Derrière elle, il y avait son mari, Andriy, et mes parents. Personne ne semblait gêné.
Cette maison, je l’avais achetée pour mes parents après l’opération de mon père. J’avais payé les travaux, les factures, les impôts, l’assurance. Je leur avais offert un endroit sûr.
Mais ce matin-là, ils appelaient leur trahison “la famille”.
Ma mère baissa les yeux.
— Galina en a plus besoin que toi. Tu es forte, tu t’en sortiras.
Je pris le dossier. Il y avait des signatures, des tampons, des phrases compliquées. Mais une chose était simple : mes parents avaient signé pour une maison qui ne leur appartenait pas.
Je ne criai pas.
— Quarante-huit heures ? demandai-je.
— Exactement, répondit Galina.
Je hochai la tête.
Ils pensèrent que j’avais accepté.
À l’étage, je sortis ma boîte ignifugée. Dedans se trouvaient l’acte d’achat, les preuves de paiement, les taxes, l’assurance et l’accord écrit qui autorisait mes parents à vivre chez moi.
Ils étaient hébergés.
Pas propriétaires.
J’envoyai tout à mon avocate, Larissa. Elle me répondit seulement : « Ne dis plus rien. Garde toutes les preuves. »
Deux jours plus tard, Galina revint avec un camion de déménagement. Elle souriait déjà comme une propriétaire.
Mais derrière le camion arrivèrent mon avocate, un représentant du registre et la police.

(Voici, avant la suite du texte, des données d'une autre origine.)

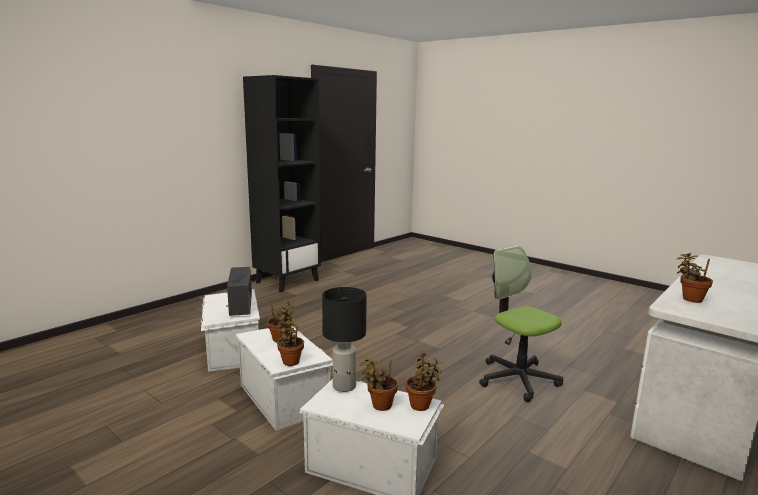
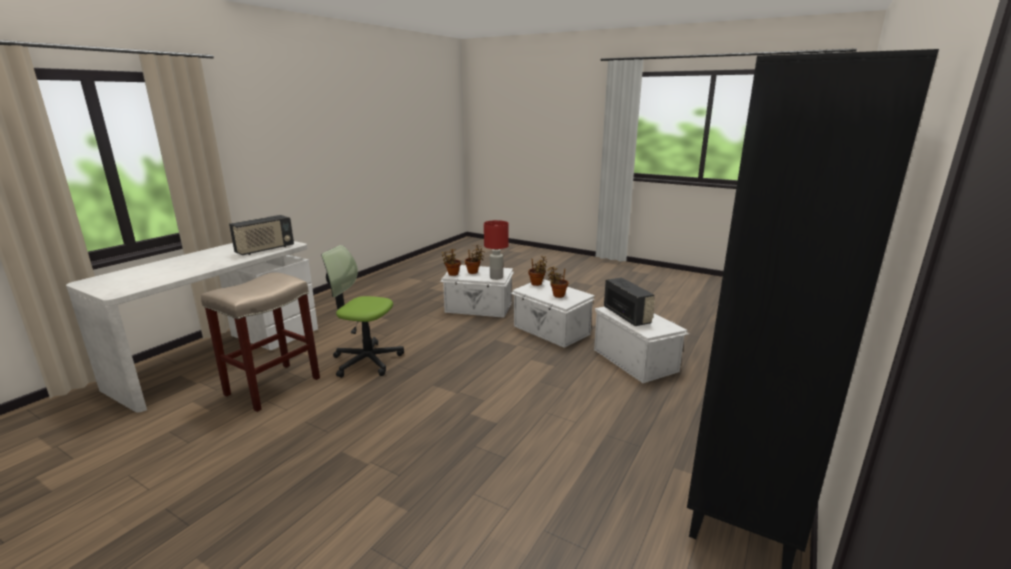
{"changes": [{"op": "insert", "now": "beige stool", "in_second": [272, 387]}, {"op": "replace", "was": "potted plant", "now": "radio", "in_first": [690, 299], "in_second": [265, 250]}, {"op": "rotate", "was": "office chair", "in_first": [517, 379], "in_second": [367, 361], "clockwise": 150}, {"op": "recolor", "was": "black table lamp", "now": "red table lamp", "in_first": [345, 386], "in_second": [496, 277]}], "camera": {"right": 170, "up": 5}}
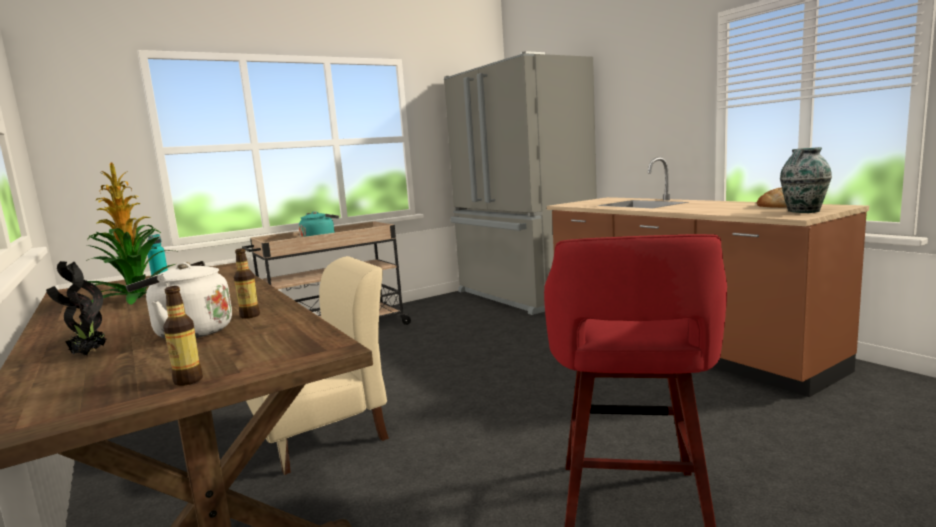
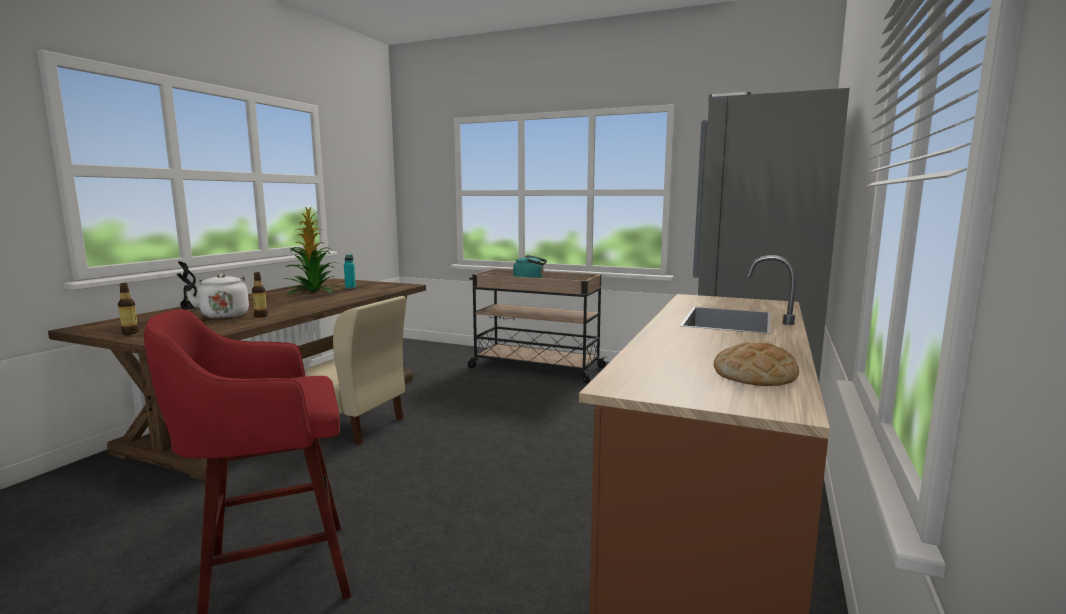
{"changes": [{"op": "delete", "was": "vase", "in_first": [803, 211]}], "camera": {"right": 55, "up": 0}}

Sur le perron, j’ouvris la boîte.
Larissa montra les documents : la maison était légalement à mon nom. Le dossier d’Andriy était sans valeur, et leur tentative pouvait être considérée comme une fraude.
Galina pâlit. Mes parents se turent.
Je ne les ai pas humiliés. Je leur ai simplement demandé de partir.
Ce soir-là, j’ai bu un café chaud dans ma cuisine silencieuse.
Et pour la première fois depuis longtemps, cette maison ressemblait vraiment à la mienne.